In 1964 Trent resigned. As it struggled to redefine its mission and to promote the legitimacy of black college education in the face of mainstream university desegregation, the UNCF went through six presidents, beginning with Patterson, in the next ten years. The turbulence of the civil rights movement scared away potential donors, and funding levels dropped.

In 1972 the UNCF was accepted by the Advertising Council, and television and radio advertising became a major avenue for fund-raising. The UNCF's slogan, "A mind is a terrible thing to waste," became so well known it was included in Bartlett's Familiar Quotations. Under the leadership of Christopher Edley (president from 1973 to 1990), the UNCF's annual campaign receipts went from $11.1 million to $48.1 million, and its membership grew to forty-one colleges.
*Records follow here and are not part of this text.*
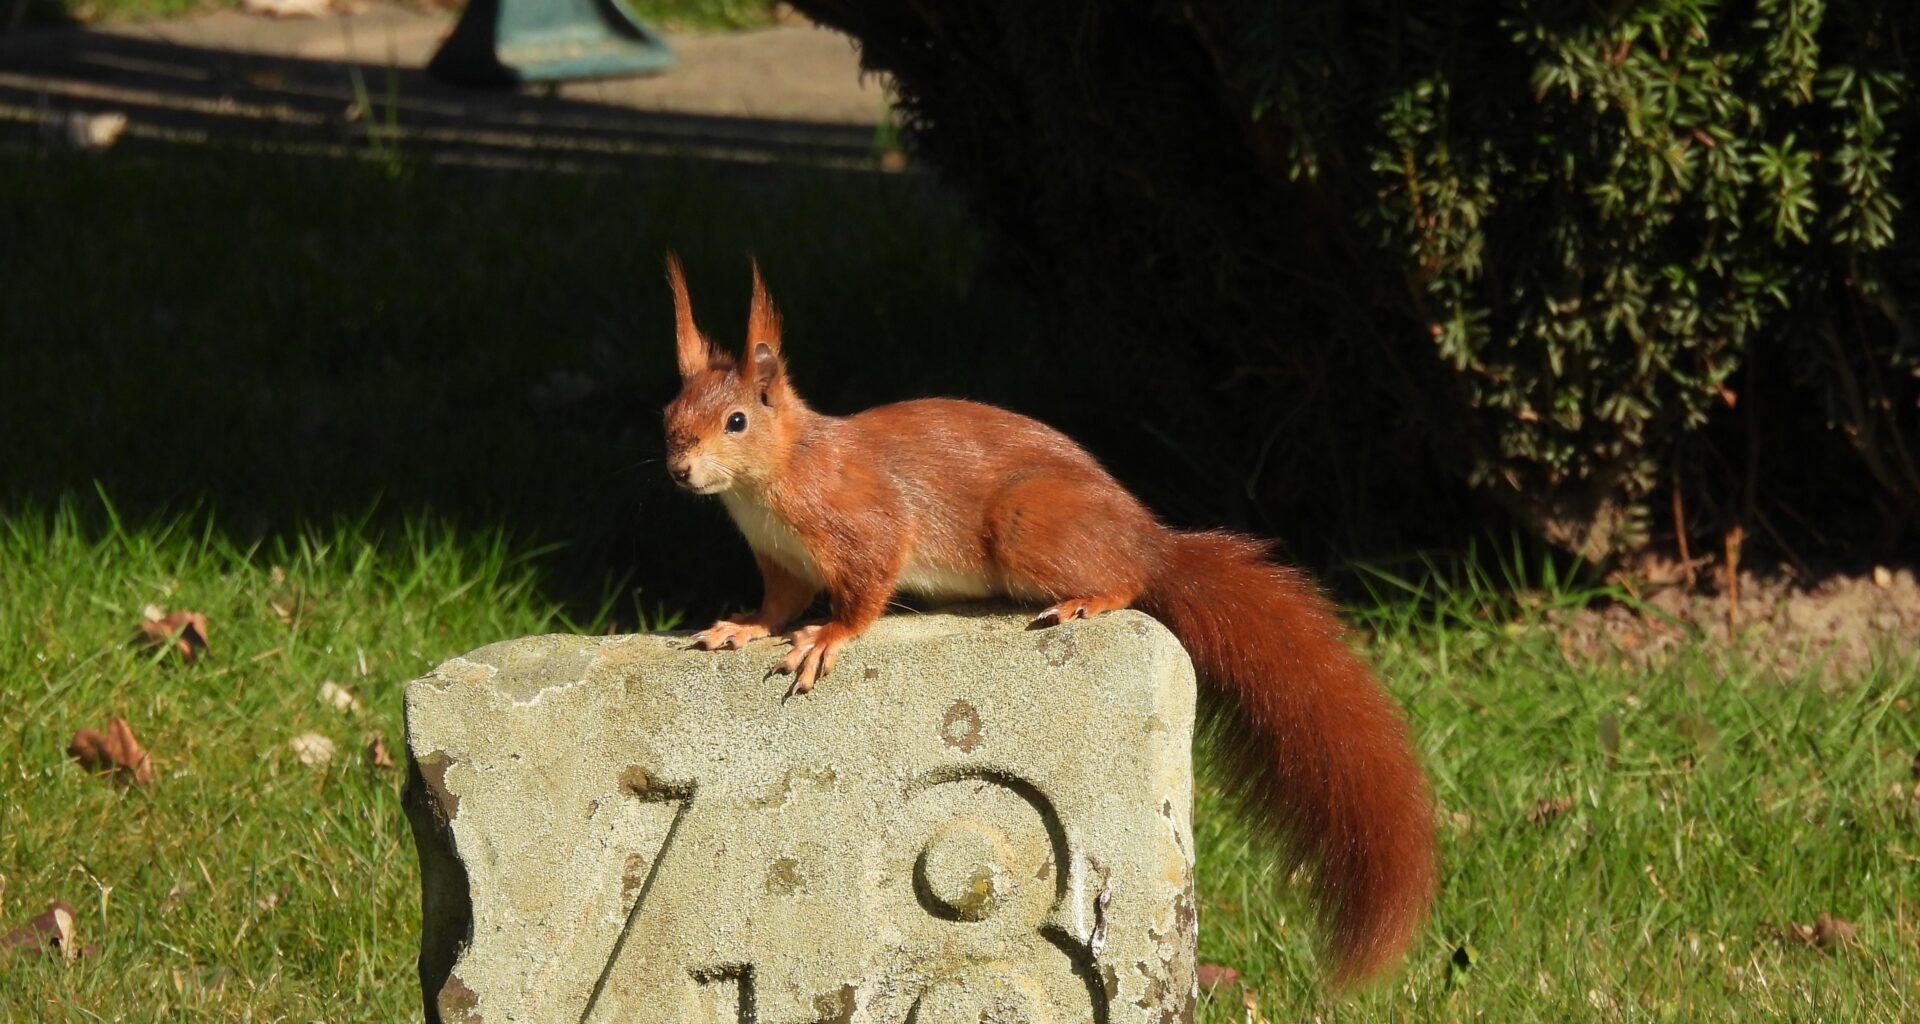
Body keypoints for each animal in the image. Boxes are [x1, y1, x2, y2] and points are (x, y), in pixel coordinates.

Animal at [660, 255, 1437, 986]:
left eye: (737, 421)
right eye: (670, 410)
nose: (679, 470)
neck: (775, 476)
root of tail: (1148, 539)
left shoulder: (863, 526)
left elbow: (865, 592)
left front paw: (826, 639)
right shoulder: (780, 560)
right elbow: (775, 605)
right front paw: (741, 628)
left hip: (1029, 523)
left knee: (1129, 581)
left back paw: (1090, 599)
In 1978 the UNCF inaugurated a Capital Resources Development Program, which raised $60 million for its member institutions, and a College Endowment Funding Program, designed by Patterson to reduce college dependence on federal funding for permanent expenses. In 1980 the UNCF also began a yearly fund-raising telethon, "The Lou Rawls Parade of Stars."

In 1990 Christopher Edley resigned, and the following year, U.S. House Majority Whip William Gray III left his seat in Congress to become the UNCF's new president, underlining its importance in the black community. That year the UNCF started "Campaign 2000," a drive to raise $250 million by the year 2000. With the support of President George H. W. Bush and a $50 million gift from media magnate Walter Annenberg, it raised $86 million in its first year.

The United Negro College Fund remains the premier nongovernmental funding source for historically black colleges. Its narrow goal of endowment fund-raising and appeal to donors across the political spectrum has brought it a certain amount of criticism as a politically "safe" charity. However, its defenders have emphasized that quality black colleges remain a necessary alternative for students seeking higher education, and the UNCF's efforts have assured the survival and growth of these institutions.

In 2003, after transforming the UNCF into a powerful philanthropic organization, Gray announced that he would step down as president. In 2004 Dr. Michael L. Lomax became president and CEO.

See also Education in the United States; Gray, William H., III

Bibliography

Patterson, Frederick Douglass. Chronicles of Faith: The Autobiography of Frederick Douglass Patterson. Tuscaloosa: University of Alabama Press, 1991.